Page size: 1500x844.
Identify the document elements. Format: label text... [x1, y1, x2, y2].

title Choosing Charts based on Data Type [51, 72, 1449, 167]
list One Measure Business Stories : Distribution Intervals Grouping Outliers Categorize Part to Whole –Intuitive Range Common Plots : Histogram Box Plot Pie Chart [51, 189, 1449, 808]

* * *

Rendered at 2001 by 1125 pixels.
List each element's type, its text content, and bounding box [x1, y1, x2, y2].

What you have to do >> All that should be written out is the stretch of lines above between the one holding "Rendered at 2001 by 1125 pixels." and the one holding "List each element's", inclusive, exactly as given.

Solved problem >>
Rendered at 2001 by 1125 pixels.
List each element's type, its text content, and bounding box [x1, y1, x2, y2].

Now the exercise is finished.